Solo nel 2016 a livello nazionale, si sono contati 110 femminicidi, perpetrati prevalentemente dal marito, dal compagno o dall’ex. Il 2015 ha visto 116 vittime, 110 donne sono state uccise nel 2014 e ben 138 nel 2013. Una strage senza fine e, anche se i primi 5 mesi del 2017 parrebbero denotare un calo dei delitti, le donne continuano a essere indifese di fronte alla furia cieca dei loro partner o ex partner. Questo il quadro ad oggi sul fenomeno del femminicidio analizzato da Sos Stalking. L’ultimo caso ieri sera nel milanese, a Segrate, dove un uomo di 38 anni ha sparato in testa all’ex convivente per strada e poi ha cercato di uccidersi. Per la donna sono state avviate le procedure per l’accertamento della morte cerebrale. Non c’e’ giorno in cui non si registri un fatto di cronaca che riaccende i riflettori sulla violenza di genere. Gelosia, incapacità di gestire la perdita, morboso senso del possesso sono i motivi che scatenano l’impeto omicida di quegli uomini che poi tentano di giustificare il loro gesto dichiarando un eccesso di amore per una compagna che non li voleva più. Ad oggi però, contrariamente al trend di inizio anno, sembrerebbe esserci stata una riduzione abbastanza importante dei numeri.
«In totale sono 22 le donne uccise, nel 90% dei casi per mano del partner o ex partner e in qualche sporadico caso dal figlio – afferma l’avvocato Lorenzo Puglisi, Presidente e fondatore dell’associazione SOS Stalking, che sottolinea anche un altro dato significativo – Parliamo di una donna uccisa ogni 6 giorni, contro i 3 giorni di media dell’anno scorso. Ovviamente è doverosa la massima cautela ed è presto per parlare di un dimezzamento, perché siamo solo a fine maggio tuttavia un anno esatto fa le vittime erano già 46 contro le 22 di oggi».

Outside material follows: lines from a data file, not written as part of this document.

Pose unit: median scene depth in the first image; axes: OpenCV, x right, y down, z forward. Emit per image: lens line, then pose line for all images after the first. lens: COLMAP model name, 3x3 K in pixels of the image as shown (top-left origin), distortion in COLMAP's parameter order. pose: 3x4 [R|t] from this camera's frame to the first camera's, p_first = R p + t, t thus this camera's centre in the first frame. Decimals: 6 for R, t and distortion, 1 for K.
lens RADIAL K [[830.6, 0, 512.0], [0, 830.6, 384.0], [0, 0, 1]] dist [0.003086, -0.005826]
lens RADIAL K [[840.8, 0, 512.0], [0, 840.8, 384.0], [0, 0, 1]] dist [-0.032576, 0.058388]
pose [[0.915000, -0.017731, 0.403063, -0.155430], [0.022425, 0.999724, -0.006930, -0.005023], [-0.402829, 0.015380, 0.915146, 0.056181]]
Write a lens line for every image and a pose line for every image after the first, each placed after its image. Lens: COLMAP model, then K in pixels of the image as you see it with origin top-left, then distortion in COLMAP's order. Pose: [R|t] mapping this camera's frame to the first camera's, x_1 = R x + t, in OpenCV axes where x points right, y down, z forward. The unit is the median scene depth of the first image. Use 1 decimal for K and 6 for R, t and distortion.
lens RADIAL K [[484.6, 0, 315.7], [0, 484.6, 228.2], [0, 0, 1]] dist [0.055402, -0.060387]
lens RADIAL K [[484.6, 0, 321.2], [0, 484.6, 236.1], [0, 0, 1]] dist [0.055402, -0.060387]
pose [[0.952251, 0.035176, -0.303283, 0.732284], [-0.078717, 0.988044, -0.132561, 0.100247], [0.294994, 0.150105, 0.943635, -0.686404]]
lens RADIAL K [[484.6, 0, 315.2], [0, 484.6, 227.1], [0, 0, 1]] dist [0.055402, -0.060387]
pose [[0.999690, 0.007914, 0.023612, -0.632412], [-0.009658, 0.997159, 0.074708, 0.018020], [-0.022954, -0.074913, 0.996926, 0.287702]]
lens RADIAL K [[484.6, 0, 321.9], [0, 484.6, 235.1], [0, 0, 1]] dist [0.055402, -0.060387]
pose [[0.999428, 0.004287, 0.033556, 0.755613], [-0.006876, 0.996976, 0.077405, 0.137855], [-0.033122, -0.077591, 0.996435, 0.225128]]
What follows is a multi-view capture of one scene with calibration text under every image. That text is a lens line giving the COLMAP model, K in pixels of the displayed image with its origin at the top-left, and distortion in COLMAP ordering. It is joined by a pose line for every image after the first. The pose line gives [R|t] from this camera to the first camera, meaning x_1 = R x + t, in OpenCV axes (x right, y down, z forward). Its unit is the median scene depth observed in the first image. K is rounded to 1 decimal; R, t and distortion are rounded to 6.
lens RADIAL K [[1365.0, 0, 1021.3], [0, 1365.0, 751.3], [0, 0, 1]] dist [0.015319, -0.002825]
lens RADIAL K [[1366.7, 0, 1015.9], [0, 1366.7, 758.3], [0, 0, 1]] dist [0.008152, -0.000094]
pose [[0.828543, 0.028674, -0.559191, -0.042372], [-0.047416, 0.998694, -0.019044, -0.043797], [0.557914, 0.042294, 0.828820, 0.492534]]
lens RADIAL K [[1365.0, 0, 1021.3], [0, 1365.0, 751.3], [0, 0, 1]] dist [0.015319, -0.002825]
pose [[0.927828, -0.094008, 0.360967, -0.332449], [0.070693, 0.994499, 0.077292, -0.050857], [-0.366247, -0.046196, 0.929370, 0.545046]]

Fra le regioni con più omicidi, i numeri vedono al primo posto la Lombardia, il Lazio e la Campania con tre femminicidi per regione, seguono Veneto, Liguria, Sardegna e Sicilia con due omicidi per ciascuna e infine Emilia Romagna, Piemonte, Toscana e Calabria con un delitto per ognuna. Non vanno poi dimenticate le cosiddette ‘vittime secondarie’ del femminicidio, ovvero i figli che, in seguito al crimine si ritrovano orfani della madre, talvolta di entrambi i genitori nei casi in cui all’omicidio segua il suicidio.
Nel 2015, 118 bambini sono rimasti orfani, 84 si sono aggiunti nel 2016. «Le conseguenze che le vittime cosiddette ‘secondarie’ subiscono sono molte, e spesso irreparabili: dal trauma legato allo shock, sia per aver in alcuni casi testimoniato direttamente all’omicidio, sia per il lutto violento, all’indigenza, alla mancanza di un’educazione adeguata e di una guida in un’età molto delicata per la propria crescita. Ricordiamo però che lo scorso febbraio la Camera ha approvato con voto unanime una legge che, almeno in parte, tutela queste vittime e che prevede che le spese processuali siano a carico dello Stato. Dispone inoltre la reversibilità della pensione del genitore ucciso ed estende il Fondo per le vittime di mafia, usura e reati intenzionali violenti anche agli orfani di crimini domestici, con una apposita dotazione aggiuntiva di 2 milioni di euro all’anno per borse di studio e reinserimento lavorativo», precisa Puglisi. Ai figli delle vittime «è assicurata inoltre assistenza medico-psicologica gratuita fino al pieno recupero psicologico ed è attribuita la quota di riserva prevista per l’assunzione di categorie protette. Se il cognome è quello del genitore condannato in via definitiva – spiega ancora l’associazione – il figlio può chiedere di cambiarlo. La condanna e il patteggiamento comportano automaticamente anche l’indegnità a succedere». Nei primi 5 mesi del 2017 si contano 22 orfani. In più, mentre una donna è morta con in grembo un feto di 6 mesi, deceduto con lei. «I tempi sono maturi per una legge che disciplini una volta per tutte un fondo a tutela di queste vittime innocenti – conclude Puglisi – Rimanere inerti, ci rende corresponsabili».